In general, I think you are expecting a bit much. He's in a new environment, new smells, sights, sounds, people. PLUS, he's still a baby! Puppies generally don't gain full physical control of their bladders and bowels until about 6 months of age, give or take. SO, you can expect potty training to be a process that can last awhile! 
Some people have early success and think potty training is over! But, keep being vigilant, no matter how well your boy does, because, as they change and develop they can have set backs.

Your job is to be so vigilant in taking your puppy out, that you don't even give him the CHANCE to have an accident (unless you're at work, in which case, it can't be helped!)

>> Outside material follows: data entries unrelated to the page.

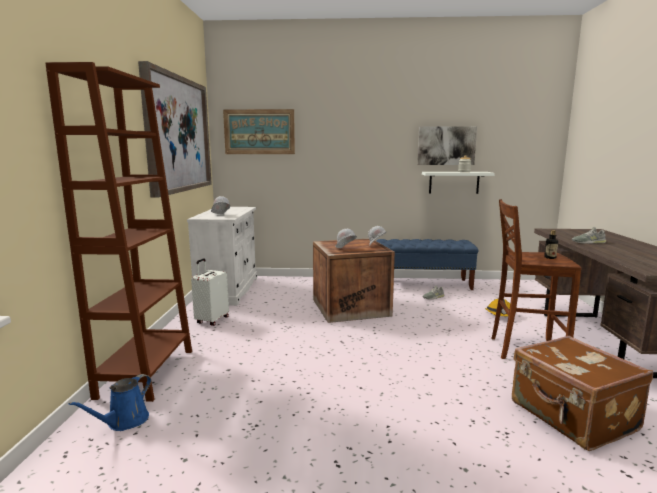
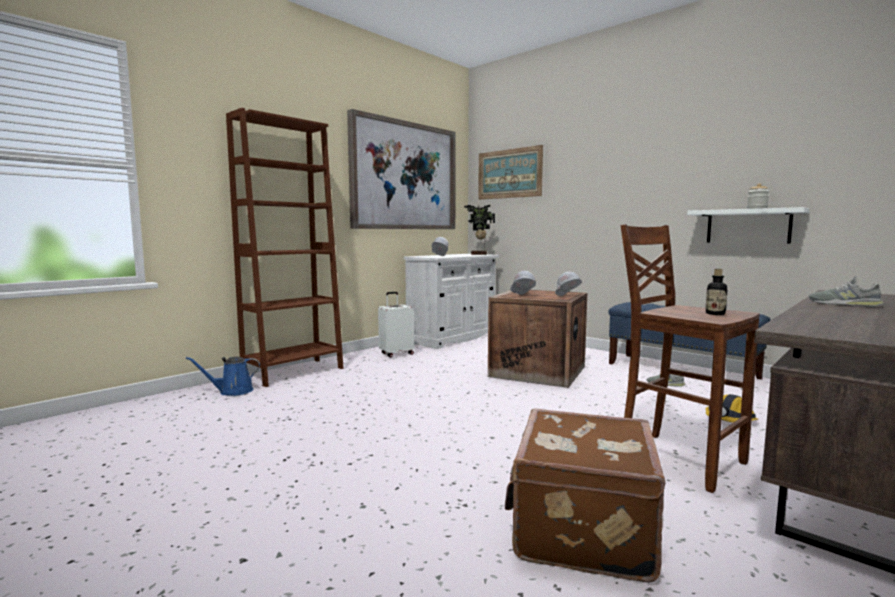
camera: 40 degrees right, 5 degrees down
(240, 208) = (479, 254): none -> potted plant
(446, 145) = (735, 172): picture -> none

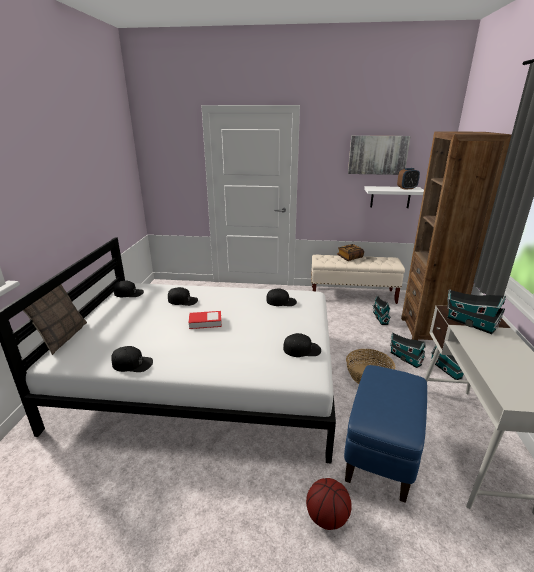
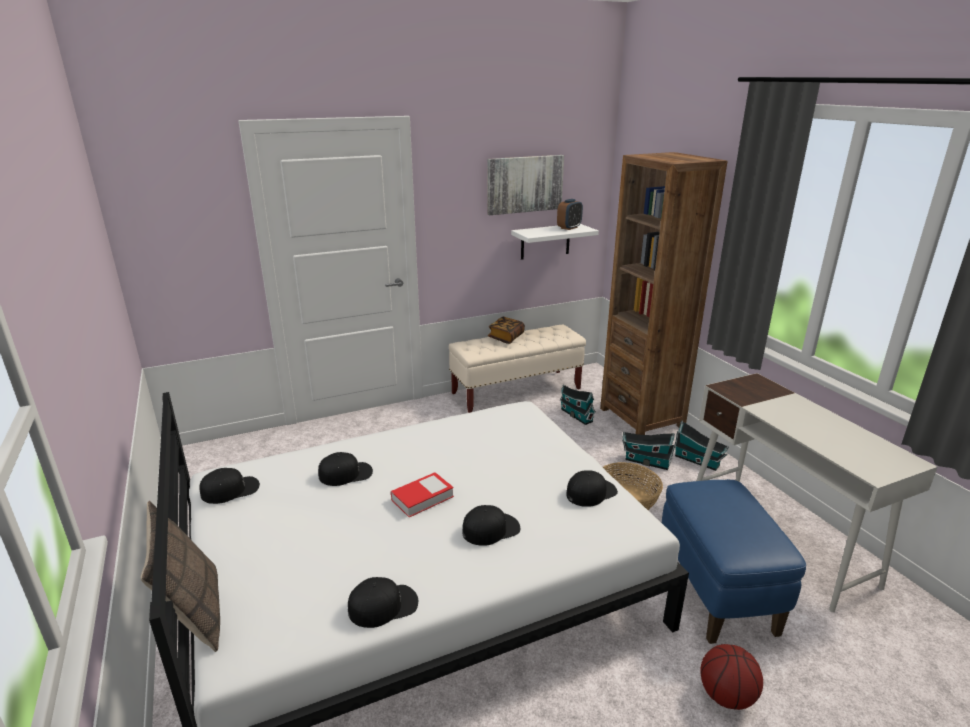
camera: 30 degrees left, 0 degrees up
(281, 301) = (493, 430): black cap -> black cap (491, 529)
(469, 323) = (757, 399): toy house -> none

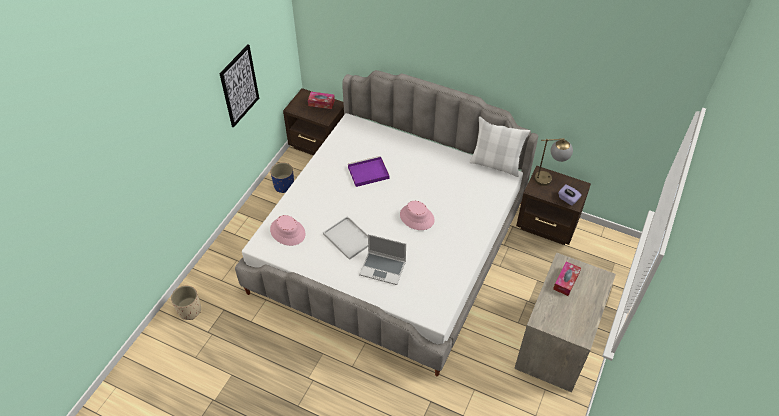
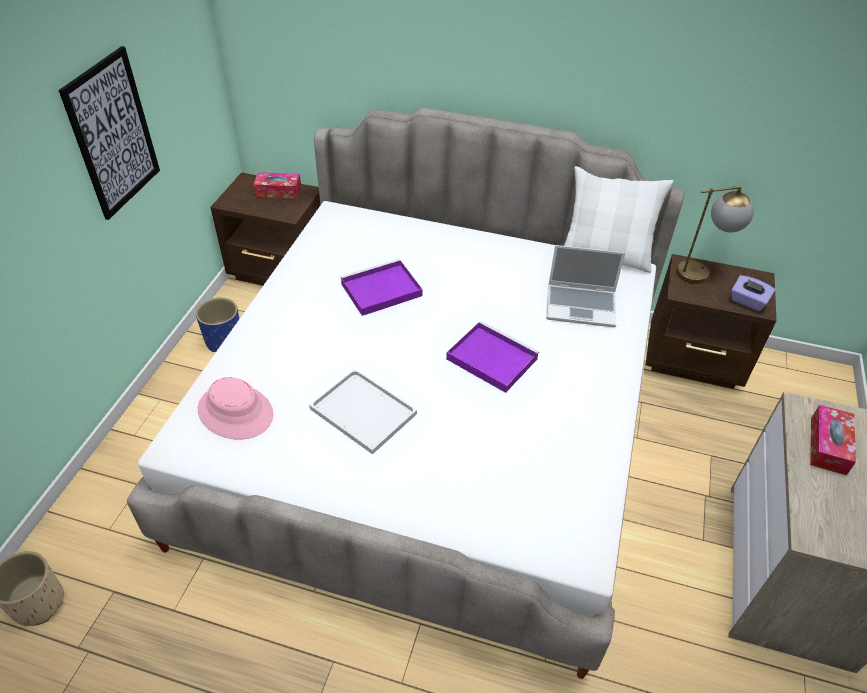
camera: 10 degrees left, 5 degrees down
(383, 268) = (447, 464): laptop -> laptop (581, 306)
(416, 217) = (490, 358): pink hat -> purple tray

Good luck and enjoy your puppy!!!!!


----------



## slacking (Jan 5, 2011)

Thanks for the replies. I have all weekend alone with him and I will be with him close for the whole time. I will try the 30 minute thing see how it goes. I think it has a lot to do with weather as its below 0 Celcius daily with snow. I got him a sweater that is helping but he still doesn't like to be outside and starts to shiver. 

Thanks for the input on the timing. I know he is still a puppy I just wasn't sure what to expect. I take him out hourly (when not at work) and he has gone once or twice and I gave him a treat and acted all happy.

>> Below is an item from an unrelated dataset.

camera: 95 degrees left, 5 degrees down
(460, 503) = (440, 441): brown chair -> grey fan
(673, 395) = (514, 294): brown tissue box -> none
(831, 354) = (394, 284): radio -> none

One question about the x-pen .. you said you had the crate in the pen .. did you leave the puppy in the crate and closed? or were they still able to go out in the pen? 

Thanks again for the help!


----------



## PiperPuppy (Nov 28, 2010)

> Tether him to you so he cannot get out of sight.


This was the best piece of advise I received. It was a pain in the butt to have my puppy tethered to me, but it worked!! 

Good luck. I am glad you have all weekend with the pup!


----------



## doxiemommy (Dec 18, 2009)

Yes, it's great to have the weekend to bond! And, to start the training process! 

We had the crate, open and available to the puppy, inside the pen. That way, they could crawl inside for a nap or just to be comfy. But, they had toys and water available in the pen, so they could drink and play, and if they couldn't hold it and needed to potty, they did it in the pen, not the crate.

It would be preferable for them to potty in the pen as opposed to the crate, if they couldn't hold it, because you really don't want them in the habit of pottying in the crate. Just make sure that you put the pen/crate set up in an area that will have relatively easy clean up. We used a corner of the kitchen, which had laminate flooring, so it they couldn't hold it, and I was gone, it was easy to clean up!


----------



## Kazmir (Jan 21, 2011)

We use an Ex-Pen during the day for our puppy and i just put down a blanket but he doesnt soil it. To hold it in place you could use coffee cans full of sand or rocks on the corners to block it. put it against a wall to provide a good base.

That is a hard one, but keep on the housetraining and it will all work out. Puppies seem to want to please!


----------